Но что его изумило и поставило даже в некоторое затруднение, это интимный тон между художником и его любовницей. Каудаль называл ее Фанни и обращался к ней на «ты».

– Знаешь, – говорил он, устанавливая свой прибор на их столике, – уже две недели как я вдов. Мария ушла к Моратеру. Это не особенно волновало меня в первое время… Но сегодня утром, войдя в мастерскую, я почувствовал себя невыразимо плохо… Не было возможности работать… Тогда я бросил группу и поехал за город завтракать.
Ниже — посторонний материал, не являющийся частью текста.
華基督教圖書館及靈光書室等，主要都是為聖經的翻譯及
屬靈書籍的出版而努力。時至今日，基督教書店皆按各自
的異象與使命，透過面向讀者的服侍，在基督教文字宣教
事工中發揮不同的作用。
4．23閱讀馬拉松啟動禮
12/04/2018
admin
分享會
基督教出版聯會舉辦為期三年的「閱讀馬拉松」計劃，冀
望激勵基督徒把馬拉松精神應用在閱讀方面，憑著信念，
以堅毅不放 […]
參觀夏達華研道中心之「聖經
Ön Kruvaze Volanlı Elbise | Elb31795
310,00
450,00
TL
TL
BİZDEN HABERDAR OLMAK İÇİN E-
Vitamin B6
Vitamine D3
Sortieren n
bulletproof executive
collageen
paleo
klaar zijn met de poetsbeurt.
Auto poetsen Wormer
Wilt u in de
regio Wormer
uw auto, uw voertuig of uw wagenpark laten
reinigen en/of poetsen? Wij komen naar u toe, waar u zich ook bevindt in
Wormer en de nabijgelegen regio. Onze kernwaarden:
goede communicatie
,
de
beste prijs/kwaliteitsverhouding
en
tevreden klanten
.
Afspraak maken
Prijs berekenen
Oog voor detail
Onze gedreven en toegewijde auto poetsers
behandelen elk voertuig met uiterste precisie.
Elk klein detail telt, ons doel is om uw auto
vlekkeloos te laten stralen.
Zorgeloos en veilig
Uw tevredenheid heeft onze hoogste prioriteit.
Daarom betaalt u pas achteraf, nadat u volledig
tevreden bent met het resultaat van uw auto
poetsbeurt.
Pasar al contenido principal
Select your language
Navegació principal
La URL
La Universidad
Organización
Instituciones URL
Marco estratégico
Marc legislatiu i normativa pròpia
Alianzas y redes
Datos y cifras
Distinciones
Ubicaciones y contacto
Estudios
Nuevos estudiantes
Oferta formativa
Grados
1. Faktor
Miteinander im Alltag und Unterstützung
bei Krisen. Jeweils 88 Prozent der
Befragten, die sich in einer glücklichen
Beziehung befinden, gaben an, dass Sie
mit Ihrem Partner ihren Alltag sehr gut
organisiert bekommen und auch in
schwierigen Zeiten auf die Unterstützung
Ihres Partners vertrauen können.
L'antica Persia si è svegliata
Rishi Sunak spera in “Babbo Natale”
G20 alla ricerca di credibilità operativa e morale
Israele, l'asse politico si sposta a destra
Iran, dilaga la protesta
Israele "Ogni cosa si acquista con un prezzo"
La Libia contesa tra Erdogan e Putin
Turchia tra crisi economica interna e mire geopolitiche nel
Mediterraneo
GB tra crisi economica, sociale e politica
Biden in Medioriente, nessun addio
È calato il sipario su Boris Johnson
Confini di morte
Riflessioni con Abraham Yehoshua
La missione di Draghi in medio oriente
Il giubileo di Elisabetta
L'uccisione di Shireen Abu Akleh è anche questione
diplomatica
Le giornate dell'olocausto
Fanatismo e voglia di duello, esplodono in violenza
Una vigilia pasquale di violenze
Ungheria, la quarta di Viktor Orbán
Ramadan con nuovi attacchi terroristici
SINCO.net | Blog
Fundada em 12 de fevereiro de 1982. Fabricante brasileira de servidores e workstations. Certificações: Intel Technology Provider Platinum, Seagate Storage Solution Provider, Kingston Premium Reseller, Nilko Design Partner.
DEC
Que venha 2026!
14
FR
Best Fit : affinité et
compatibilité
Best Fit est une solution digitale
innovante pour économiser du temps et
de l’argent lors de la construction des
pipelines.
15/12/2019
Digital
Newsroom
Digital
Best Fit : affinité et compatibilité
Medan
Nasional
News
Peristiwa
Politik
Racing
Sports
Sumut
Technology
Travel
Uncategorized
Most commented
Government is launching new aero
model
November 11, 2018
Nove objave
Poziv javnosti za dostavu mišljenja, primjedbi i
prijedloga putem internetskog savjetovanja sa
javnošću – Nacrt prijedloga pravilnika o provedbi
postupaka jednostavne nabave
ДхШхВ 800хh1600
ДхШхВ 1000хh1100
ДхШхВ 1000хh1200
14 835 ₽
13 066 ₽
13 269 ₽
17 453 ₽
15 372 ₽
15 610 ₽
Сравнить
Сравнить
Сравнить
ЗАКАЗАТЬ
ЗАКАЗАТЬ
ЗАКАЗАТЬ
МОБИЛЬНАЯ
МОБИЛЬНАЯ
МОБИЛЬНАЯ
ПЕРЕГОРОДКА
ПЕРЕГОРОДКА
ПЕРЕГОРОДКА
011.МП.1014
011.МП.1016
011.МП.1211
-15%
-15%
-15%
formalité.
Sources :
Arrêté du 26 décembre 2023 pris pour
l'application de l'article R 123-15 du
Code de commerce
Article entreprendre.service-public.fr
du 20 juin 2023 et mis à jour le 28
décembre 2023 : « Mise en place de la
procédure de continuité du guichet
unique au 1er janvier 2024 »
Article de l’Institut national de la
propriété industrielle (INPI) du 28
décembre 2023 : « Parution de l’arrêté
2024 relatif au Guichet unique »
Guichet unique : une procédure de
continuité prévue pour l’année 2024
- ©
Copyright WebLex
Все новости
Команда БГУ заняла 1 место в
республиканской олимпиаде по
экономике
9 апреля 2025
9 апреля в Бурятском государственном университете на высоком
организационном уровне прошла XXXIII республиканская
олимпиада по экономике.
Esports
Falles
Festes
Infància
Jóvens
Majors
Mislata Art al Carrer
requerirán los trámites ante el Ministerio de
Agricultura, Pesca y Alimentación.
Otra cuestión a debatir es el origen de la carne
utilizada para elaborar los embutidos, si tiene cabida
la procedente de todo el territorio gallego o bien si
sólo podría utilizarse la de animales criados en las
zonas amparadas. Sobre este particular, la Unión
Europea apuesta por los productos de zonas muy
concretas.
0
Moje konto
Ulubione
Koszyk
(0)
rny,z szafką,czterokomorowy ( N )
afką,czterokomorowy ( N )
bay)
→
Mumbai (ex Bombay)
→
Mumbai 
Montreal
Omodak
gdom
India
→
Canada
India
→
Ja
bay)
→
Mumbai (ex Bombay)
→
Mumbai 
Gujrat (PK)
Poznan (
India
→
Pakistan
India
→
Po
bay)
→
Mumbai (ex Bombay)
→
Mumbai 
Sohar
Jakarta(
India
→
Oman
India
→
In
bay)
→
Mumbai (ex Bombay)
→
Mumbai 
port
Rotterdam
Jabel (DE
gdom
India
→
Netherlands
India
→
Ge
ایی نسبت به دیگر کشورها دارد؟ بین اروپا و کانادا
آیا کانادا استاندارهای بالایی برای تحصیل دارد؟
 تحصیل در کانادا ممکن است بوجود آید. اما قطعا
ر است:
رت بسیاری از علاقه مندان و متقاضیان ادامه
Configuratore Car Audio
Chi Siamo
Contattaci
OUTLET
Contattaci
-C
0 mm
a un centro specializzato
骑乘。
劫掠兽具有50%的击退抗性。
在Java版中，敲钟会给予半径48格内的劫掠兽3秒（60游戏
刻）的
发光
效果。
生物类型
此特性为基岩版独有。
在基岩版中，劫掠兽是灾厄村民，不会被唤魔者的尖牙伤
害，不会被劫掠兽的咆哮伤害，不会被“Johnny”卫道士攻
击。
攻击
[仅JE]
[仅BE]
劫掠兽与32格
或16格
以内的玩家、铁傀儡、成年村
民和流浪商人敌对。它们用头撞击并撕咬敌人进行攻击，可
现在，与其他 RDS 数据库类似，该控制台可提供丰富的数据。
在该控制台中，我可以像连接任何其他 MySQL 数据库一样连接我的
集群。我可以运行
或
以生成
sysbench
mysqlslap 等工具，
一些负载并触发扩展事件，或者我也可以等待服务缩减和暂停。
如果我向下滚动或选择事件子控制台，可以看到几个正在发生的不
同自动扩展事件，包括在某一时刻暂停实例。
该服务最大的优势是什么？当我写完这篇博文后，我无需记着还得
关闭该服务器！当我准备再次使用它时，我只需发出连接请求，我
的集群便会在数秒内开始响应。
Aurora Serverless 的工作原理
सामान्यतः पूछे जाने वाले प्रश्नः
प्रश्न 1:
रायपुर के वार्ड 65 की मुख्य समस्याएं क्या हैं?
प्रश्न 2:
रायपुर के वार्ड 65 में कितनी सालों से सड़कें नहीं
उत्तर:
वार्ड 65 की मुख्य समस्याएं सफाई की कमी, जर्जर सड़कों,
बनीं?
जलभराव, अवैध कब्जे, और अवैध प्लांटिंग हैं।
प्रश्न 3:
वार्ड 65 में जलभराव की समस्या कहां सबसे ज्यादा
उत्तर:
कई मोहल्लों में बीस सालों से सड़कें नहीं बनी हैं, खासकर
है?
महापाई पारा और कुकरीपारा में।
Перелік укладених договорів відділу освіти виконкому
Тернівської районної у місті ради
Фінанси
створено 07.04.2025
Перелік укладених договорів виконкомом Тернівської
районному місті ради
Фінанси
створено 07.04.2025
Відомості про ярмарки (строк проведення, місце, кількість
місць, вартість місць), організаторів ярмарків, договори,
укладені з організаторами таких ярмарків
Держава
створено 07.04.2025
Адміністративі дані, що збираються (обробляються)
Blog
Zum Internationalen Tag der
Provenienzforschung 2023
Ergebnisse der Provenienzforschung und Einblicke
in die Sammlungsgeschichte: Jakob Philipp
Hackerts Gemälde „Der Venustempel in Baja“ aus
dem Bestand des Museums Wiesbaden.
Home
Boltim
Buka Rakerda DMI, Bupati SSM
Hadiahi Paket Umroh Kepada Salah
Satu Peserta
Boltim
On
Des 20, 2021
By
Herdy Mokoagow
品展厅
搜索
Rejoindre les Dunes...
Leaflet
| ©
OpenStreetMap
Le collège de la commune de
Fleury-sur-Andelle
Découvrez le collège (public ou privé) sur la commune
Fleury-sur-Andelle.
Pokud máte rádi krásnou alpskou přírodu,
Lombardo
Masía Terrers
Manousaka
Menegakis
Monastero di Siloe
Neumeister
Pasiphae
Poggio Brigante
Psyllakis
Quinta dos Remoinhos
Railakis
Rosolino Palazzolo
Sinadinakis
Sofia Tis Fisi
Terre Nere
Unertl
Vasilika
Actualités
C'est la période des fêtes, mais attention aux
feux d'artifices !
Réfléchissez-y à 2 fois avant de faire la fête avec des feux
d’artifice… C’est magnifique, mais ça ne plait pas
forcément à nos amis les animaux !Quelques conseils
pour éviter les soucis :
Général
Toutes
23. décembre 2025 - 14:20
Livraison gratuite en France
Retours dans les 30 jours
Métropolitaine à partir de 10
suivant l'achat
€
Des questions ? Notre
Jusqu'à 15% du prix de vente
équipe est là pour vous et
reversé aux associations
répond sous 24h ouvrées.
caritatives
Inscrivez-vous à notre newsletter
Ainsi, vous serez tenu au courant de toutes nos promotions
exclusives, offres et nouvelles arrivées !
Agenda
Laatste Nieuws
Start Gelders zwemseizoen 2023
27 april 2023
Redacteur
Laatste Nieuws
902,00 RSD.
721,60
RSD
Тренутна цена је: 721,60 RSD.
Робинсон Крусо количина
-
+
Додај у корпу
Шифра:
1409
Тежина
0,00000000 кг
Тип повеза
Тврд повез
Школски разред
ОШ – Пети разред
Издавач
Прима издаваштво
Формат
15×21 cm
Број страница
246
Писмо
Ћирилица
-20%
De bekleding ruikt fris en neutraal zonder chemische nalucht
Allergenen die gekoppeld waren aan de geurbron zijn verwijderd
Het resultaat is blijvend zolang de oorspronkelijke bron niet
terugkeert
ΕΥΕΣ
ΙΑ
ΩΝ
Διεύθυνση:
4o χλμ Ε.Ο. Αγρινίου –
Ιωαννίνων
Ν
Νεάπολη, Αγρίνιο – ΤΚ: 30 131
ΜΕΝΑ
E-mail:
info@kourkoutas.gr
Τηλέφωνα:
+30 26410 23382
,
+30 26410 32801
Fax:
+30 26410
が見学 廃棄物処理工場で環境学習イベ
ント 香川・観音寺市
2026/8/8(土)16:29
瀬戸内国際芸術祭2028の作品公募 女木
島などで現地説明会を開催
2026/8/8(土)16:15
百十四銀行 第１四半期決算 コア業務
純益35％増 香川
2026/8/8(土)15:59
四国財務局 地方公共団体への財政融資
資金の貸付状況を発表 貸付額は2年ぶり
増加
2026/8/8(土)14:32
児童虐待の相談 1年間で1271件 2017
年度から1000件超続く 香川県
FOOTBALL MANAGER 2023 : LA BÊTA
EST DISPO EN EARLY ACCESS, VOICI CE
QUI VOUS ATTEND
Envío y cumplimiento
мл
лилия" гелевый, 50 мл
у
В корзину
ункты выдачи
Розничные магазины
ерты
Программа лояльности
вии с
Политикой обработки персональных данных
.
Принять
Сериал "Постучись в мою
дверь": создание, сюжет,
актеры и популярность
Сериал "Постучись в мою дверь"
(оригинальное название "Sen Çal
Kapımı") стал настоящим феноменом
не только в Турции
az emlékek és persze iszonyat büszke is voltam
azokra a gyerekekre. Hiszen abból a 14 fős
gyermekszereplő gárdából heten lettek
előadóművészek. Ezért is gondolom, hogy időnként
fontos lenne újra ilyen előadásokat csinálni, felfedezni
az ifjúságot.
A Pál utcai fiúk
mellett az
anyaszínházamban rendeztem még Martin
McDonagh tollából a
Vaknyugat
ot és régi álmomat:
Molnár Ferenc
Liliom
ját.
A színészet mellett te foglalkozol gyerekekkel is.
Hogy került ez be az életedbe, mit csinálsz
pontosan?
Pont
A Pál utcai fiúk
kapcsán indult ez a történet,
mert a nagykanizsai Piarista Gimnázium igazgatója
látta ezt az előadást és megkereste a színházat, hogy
Скверно, когда человек один… Еще минута, и я расплакался бы над своим рагу из кроликов…

Взглянув на провансальца, с едва пробивавшейся бородкой и кудрями, отливавшими цветом сотерна, он сказал:

– Хорошо быть молодым!.. Этому нечего бояться, что его бросят… А всего изумительнее то, что это заразительно… Ведь, у неё такой же юный вид, как у него!..

– Лгун!.. – сказала она, смеясь; и смех её звучал чисто женским обаянием, не имеющим возраста, желанием любить и быть любимой.

– Она изумительна… изумительна!.. – бормотал Каудаль, глядя на нее и продолжая есть, со складкой печали и зависти, змеившейся в углах его рта. – Скажи, Фанни, помнишь ли как мы однажды завтракали здесь… давно это было, чёрт возьми!.. Были Эзано, Дежуа, вся компания… ты упала в пруд. Тебя одели в платье сторожа. Это к тебе чертовски шло…

– Не помню… – сказала она холодно, и при этом вовсе не солгала; эти изменчивые создания живут лишь настоящей минутой, настоящей любовью. Никаких воспоминаний о том, что было раньше, никакого страха перед тем, что может наступить.